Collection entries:
BEGIN

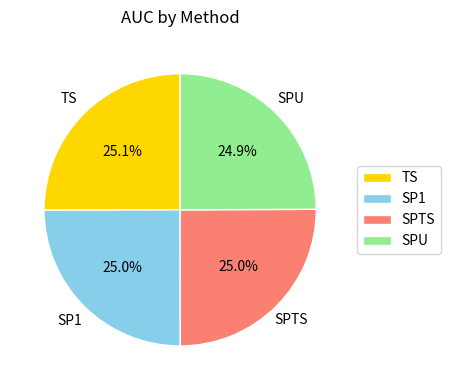

Is there any slice that represents more than half of the pie?

No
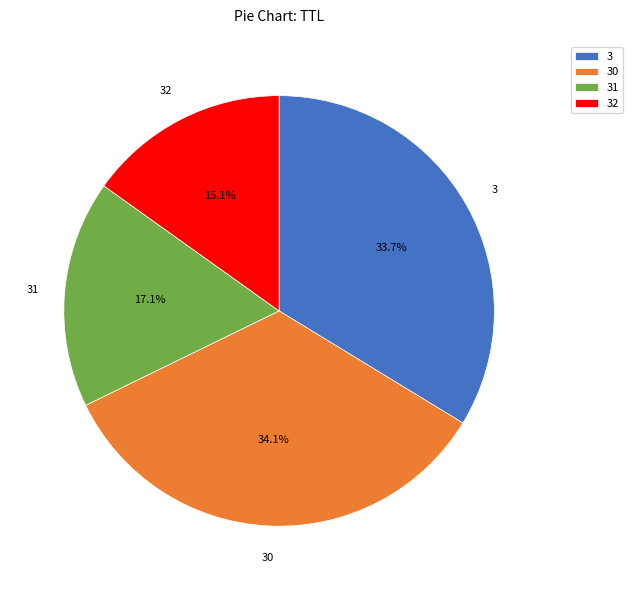

Approximately how many times larger is the value at 32 compared to 3?

0.4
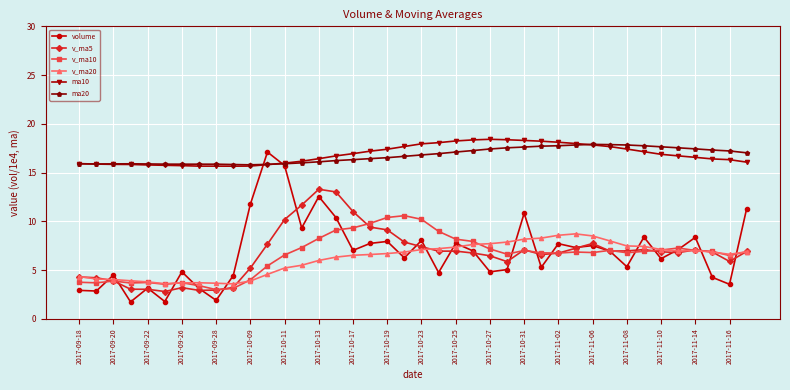

Count the number of categories in the chart.

40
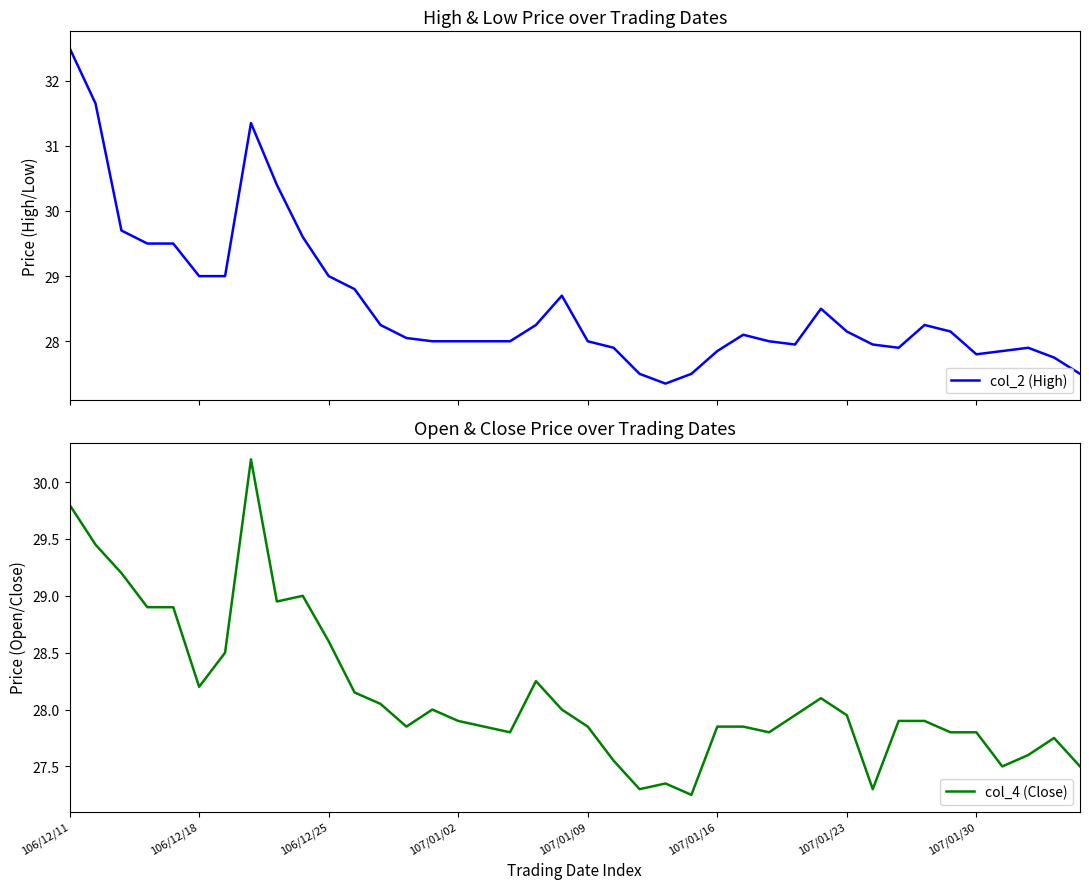

True or false: col_4 (Close) has a value of 27.8 at 27.

True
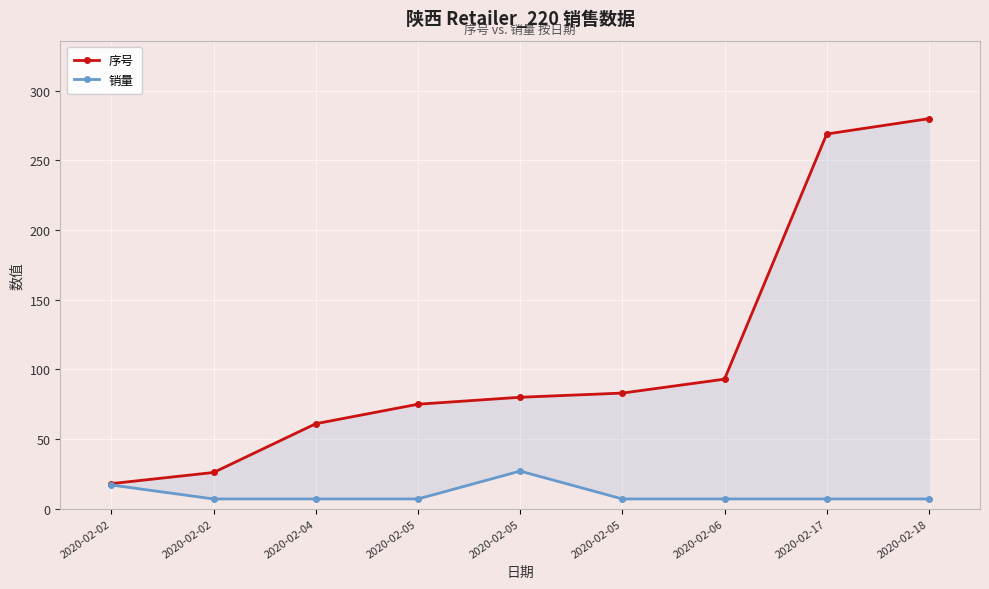

True or false: 销量 and 序号 cross at least once.

False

END

(Activity) Which lines of the records above contain the string "True"? Copy each such line, treating uppercase and lowercase as different.

(Answer space)
True or false: col_4 (Close) has a value of 27.8 at 27.
True
True or false: 销量 and 序号 cross at least once.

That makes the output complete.